◆ **Exercise passage**:
Pluripotent and multipotent stem cells originate from different sources. Pluripotent stem cells are derived from early-stage human embryos, these are capable of dividing without differentiation and can develop into the primary three germ layers. In comparison, adult stem cells can only differentiate into the cell type of the tissue that they are found (Mayo Clinic, 2025). Researchers have developed an induced pluripotent stem cell, similar to embryonic stem cells, but, formed by transferring embryonic genes to a somatic cell (Mayo Clinic, 2025).

What is Regenerative Medicine

Regenerative medicine is a branch of medicine that focuses on healing or replacing organs and tissues damaged by factors such as disease or trauma. ‘Healing’ is achieved by replacing missing tissue structurally or functionally using stem cells such as mesenchymal stem cells induced pluripotent. This is achieved through materials as well as de novo-generated cells. It is also possible to leverage the body’s inate healing response, however humans lack regenerative capacity (Mao and Mooney, 2015). Regenerative medicine has the potential to treat neurodegenerative diseases as well as heart failure, for example.

◆ **Tasks**:
**A)** In the passage on stem cells, how is an induced pluripotent stem cell formed?
**B)** Extract the stretch of the passage on stem cells from "Regenerative medicine is" through "failure, for example.".
The records come from a different source than the passage on stem cells.

◆ **Entries provided**:
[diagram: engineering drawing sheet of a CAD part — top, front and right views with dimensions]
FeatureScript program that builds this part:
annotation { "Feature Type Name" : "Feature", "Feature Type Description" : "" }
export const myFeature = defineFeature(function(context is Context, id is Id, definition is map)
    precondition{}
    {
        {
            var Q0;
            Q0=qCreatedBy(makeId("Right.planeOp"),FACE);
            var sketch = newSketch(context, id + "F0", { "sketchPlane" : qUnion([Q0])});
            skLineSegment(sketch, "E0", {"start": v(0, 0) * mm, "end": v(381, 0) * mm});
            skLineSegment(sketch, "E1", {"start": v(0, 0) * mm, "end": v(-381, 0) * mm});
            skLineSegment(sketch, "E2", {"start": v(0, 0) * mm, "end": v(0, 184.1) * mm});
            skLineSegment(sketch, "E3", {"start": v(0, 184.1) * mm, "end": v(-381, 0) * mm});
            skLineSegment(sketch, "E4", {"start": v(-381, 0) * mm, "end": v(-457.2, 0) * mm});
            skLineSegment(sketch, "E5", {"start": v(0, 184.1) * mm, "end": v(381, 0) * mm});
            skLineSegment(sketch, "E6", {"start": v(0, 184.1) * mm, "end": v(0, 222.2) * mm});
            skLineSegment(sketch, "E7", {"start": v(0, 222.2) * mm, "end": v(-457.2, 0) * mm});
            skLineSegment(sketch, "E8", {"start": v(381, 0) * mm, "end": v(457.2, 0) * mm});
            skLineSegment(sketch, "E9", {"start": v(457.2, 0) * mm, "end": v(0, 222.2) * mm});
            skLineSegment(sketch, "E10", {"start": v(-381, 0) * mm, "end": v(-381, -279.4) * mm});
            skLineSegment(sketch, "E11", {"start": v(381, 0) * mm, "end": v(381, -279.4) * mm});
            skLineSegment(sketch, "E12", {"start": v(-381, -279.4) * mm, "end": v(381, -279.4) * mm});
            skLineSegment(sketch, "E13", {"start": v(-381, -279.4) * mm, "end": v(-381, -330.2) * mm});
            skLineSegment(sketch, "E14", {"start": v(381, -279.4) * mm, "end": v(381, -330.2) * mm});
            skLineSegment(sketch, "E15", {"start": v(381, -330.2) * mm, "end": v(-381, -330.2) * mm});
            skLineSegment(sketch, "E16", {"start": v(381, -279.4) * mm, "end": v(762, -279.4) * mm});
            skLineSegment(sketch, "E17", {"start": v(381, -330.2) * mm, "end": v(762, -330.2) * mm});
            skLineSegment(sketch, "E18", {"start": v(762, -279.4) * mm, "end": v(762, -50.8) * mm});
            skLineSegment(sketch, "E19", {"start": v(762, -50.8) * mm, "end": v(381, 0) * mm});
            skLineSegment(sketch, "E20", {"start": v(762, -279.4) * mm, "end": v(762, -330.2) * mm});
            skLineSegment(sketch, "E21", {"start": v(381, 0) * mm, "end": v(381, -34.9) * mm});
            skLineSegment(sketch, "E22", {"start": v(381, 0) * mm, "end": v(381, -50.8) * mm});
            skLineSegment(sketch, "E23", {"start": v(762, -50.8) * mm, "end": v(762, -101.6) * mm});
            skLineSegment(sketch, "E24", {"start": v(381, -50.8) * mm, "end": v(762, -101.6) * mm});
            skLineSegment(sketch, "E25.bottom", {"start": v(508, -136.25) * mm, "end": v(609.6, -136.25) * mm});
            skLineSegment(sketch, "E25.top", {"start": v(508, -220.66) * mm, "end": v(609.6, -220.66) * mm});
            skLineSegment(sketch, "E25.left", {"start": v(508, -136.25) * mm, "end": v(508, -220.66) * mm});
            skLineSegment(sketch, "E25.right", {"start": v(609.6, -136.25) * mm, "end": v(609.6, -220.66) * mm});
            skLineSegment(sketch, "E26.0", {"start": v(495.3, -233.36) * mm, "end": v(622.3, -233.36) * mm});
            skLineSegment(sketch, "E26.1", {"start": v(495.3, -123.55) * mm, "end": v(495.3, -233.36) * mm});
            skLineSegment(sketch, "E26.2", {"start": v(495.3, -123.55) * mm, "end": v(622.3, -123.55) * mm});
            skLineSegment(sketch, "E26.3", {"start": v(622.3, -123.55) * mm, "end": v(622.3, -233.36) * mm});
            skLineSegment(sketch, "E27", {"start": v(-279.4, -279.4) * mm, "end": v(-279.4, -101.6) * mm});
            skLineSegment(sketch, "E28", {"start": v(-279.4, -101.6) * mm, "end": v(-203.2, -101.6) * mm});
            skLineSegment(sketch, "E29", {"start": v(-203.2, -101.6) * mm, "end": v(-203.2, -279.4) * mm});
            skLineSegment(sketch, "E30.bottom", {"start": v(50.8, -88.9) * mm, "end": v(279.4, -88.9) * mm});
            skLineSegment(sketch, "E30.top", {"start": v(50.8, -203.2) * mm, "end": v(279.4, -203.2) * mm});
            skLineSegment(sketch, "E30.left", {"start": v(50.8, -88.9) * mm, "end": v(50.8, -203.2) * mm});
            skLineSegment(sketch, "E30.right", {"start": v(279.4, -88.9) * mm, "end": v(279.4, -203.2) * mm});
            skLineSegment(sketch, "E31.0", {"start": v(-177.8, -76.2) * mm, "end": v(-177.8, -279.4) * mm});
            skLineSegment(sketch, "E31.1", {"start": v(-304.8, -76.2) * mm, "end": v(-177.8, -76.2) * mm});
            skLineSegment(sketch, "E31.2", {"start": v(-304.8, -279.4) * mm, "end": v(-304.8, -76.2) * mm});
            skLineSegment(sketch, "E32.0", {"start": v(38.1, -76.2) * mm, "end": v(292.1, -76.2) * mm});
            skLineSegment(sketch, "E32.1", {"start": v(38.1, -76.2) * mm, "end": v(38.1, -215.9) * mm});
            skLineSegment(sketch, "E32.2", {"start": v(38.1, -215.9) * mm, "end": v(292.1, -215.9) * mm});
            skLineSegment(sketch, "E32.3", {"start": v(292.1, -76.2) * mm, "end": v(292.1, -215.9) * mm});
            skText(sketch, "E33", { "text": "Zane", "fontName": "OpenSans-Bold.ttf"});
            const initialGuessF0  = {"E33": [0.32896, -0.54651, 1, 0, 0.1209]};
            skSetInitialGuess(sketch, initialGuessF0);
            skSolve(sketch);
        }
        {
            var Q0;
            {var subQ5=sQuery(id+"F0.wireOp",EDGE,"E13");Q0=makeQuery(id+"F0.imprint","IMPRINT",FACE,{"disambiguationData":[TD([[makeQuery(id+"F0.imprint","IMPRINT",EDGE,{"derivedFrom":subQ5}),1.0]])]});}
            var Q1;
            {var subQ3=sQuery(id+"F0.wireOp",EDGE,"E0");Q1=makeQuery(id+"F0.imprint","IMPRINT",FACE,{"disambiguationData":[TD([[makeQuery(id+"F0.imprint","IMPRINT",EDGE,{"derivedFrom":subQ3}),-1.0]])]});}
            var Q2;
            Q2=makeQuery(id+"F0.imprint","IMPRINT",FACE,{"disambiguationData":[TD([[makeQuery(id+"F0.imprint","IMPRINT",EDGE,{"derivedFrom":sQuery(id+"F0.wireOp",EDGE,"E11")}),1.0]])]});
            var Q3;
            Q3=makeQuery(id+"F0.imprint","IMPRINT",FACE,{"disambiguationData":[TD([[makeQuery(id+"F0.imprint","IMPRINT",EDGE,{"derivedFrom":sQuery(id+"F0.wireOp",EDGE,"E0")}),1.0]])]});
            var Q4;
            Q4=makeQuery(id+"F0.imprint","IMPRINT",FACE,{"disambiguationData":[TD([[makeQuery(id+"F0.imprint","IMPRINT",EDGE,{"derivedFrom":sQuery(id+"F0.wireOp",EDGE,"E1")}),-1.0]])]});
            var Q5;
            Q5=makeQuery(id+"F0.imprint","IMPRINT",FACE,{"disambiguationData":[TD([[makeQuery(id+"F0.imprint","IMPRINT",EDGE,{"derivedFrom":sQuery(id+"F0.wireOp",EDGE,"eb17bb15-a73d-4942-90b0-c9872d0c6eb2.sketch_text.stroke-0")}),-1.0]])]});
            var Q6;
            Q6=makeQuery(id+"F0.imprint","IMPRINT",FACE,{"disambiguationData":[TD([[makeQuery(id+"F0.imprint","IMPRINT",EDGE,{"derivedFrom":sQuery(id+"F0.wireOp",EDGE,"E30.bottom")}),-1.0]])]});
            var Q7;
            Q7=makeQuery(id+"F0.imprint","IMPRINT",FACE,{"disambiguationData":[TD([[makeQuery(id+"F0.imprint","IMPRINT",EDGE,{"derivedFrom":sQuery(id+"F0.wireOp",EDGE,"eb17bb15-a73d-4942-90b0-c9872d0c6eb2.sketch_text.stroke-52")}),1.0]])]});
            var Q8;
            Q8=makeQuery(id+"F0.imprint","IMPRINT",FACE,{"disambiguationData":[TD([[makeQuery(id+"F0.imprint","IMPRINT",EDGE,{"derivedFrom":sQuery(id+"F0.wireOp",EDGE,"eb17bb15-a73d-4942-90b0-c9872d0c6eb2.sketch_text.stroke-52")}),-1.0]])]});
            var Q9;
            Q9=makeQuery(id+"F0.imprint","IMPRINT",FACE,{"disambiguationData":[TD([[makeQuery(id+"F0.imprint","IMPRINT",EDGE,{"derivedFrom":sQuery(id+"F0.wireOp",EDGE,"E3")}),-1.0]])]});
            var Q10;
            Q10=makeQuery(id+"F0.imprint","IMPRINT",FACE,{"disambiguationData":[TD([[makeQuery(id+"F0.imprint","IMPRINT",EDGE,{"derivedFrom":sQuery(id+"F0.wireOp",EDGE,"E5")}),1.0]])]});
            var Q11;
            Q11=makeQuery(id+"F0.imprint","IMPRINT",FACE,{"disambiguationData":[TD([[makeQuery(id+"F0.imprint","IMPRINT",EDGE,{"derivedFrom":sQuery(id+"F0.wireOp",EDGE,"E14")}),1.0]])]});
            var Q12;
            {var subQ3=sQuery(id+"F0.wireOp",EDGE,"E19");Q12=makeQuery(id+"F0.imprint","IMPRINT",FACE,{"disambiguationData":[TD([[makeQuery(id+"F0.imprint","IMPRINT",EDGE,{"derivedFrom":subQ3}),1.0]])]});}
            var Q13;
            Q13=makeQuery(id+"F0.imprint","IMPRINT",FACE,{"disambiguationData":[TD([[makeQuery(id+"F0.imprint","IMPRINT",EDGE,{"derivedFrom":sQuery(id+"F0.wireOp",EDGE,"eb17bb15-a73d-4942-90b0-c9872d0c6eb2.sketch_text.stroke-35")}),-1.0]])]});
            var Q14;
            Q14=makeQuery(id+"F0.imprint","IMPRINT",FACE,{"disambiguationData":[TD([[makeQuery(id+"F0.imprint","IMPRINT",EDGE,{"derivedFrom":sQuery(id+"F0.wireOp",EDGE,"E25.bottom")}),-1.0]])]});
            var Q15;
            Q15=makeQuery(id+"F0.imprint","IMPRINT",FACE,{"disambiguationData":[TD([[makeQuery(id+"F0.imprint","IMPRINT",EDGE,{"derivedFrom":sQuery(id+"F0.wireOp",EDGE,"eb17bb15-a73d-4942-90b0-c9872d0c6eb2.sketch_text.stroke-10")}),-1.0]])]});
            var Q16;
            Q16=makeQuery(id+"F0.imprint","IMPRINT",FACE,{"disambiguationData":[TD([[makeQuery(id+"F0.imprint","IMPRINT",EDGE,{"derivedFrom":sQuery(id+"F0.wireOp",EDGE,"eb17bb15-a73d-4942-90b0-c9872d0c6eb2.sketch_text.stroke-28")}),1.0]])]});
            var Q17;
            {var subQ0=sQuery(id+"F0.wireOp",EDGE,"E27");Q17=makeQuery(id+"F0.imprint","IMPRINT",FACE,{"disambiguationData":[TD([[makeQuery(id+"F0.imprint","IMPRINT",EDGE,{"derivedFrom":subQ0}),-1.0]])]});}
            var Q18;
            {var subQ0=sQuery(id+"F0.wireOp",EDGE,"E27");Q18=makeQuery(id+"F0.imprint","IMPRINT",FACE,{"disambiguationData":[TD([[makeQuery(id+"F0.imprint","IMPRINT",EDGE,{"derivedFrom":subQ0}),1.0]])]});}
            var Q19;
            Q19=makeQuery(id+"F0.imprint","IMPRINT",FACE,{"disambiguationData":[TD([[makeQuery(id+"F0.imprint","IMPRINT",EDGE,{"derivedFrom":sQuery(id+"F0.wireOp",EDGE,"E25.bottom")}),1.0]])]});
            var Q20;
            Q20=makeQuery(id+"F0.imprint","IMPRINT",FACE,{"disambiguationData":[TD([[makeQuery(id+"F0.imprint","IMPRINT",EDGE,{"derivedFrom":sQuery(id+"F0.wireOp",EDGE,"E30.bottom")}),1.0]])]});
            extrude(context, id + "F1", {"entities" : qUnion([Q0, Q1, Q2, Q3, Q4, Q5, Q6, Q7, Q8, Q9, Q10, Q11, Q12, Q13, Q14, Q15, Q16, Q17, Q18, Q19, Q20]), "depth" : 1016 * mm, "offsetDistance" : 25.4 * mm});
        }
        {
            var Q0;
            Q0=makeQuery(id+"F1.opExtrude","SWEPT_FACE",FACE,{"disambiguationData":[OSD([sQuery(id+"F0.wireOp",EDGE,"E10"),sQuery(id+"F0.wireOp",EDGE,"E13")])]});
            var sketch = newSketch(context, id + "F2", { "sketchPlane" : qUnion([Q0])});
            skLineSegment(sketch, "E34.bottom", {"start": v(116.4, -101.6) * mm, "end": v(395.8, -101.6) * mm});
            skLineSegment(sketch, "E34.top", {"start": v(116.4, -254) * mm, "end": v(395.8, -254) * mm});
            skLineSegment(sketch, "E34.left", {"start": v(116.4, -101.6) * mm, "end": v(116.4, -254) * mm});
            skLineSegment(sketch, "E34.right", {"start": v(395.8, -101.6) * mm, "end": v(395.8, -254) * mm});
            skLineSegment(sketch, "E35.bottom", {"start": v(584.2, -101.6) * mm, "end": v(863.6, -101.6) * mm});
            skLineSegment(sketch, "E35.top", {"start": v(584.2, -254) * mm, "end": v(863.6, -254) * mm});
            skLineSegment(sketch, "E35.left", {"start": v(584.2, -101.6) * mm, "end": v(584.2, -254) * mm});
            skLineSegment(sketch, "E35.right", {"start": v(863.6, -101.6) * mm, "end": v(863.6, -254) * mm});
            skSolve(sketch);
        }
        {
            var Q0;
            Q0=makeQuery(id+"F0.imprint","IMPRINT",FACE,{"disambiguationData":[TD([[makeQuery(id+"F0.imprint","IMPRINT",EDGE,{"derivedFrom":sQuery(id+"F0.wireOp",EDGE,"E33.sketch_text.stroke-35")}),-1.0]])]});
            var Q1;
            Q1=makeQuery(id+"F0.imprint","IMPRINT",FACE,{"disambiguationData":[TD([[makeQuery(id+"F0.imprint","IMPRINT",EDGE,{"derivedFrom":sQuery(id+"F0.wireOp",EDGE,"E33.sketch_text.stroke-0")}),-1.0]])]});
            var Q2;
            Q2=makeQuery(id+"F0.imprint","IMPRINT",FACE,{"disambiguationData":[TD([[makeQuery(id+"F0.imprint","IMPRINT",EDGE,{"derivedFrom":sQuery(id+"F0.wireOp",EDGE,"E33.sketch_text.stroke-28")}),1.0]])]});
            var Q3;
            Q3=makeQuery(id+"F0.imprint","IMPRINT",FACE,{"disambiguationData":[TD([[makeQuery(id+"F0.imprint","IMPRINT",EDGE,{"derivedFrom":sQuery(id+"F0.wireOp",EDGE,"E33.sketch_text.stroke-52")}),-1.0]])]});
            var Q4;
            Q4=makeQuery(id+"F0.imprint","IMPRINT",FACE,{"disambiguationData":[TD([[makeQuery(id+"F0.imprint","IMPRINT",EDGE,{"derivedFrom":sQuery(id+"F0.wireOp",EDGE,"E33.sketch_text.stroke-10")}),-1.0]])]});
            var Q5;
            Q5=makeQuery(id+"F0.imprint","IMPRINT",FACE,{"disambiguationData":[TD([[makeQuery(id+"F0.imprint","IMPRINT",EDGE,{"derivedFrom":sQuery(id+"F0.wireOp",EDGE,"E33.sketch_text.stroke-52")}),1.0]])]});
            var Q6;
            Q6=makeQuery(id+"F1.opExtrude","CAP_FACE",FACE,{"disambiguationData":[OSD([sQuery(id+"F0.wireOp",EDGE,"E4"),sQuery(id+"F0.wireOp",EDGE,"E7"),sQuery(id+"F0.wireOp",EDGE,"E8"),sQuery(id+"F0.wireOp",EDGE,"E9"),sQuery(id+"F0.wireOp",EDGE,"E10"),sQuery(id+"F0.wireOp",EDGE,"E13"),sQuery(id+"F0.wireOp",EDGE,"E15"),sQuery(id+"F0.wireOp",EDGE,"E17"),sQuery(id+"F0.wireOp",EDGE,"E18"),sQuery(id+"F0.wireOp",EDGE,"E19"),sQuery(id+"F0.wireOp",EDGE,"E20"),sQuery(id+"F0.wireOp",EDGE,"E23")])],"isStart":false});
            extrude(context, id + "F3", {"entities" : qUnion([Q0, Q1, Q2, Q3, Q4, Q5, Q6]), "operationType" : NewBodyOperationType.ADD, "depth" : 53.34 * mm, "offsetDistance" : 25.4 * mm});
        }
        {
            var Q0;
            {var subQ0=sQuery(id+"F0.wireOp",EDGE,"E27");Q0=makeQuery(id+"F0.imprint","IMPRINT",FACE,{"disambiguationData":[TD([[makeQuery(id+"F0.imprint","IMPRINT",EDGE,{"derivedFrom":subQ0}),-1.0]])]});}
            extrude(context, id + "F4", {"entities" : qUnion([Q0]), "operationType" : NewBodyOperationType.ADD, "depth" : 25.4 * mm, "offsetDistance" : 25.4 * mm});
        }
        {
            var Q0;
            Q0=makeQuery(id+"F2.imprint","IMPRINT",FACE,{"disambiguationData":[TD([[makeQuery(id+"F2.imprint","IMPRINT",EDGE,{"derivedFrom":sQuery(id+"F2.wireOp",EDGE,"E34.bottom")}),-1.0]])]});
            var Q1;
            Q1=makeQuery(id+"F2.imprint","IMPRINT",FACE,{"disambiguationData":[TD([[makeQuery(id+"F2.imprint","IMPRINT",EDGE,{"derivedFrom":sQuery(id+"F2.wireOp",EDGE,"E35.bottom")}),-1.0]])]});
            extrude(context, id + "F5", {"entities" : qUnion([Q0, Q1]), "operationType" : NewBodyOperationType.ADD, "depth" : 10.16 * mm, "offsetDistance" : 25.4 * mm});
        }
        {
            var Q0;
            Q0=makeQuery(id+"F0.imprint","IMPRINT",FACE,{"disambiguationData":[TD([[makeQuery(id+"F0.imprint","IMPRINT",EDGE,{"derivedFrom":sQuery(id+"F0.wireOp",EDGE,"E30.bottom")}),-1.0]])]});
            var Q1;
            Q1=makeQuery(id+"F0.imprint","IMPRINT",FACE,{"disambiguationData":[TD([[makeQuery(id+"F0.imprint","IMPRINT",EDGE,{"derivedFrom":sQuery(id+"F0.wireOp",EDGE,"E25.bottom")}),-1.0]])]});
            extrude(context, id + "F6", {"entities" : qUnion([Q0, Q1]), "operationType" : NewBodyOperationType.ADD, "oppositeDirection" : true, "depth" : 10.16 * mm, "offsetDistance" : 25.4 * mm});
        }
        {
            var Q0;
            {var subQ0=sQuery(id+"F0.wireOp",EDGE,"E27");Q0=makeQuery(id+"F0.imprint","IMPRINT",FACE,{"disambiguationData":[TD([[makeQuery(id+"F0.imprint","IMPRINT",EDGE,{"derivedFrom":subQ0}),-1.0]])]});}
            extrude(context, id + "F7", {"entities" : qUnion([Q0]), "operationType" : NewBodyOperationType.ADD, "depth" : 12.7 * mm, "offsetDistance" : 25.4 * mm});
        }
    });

◆ **Answers by task**:
**A)** By transferring embryonic genes to a somatic cell.

**B)**
Regenerative medicine is a branch of medicine that focuses on healing or replacing organs and tissues damaged by factors such as disease or trauma. ‘Healing’ is achieved by replacing missing tissue structurally or functionally using stem cells such as mesenchymal stem cells induced pluripotent. This is achieved through materials as well as de novo-generated cells. It is also possible to leverage the body’s inate healing response, however humans lack regenerative capacity (Mao and Mooney, 2015). Regenerative medicine has the potential to treat neurodegenerative diseases as well as heart failure, for example.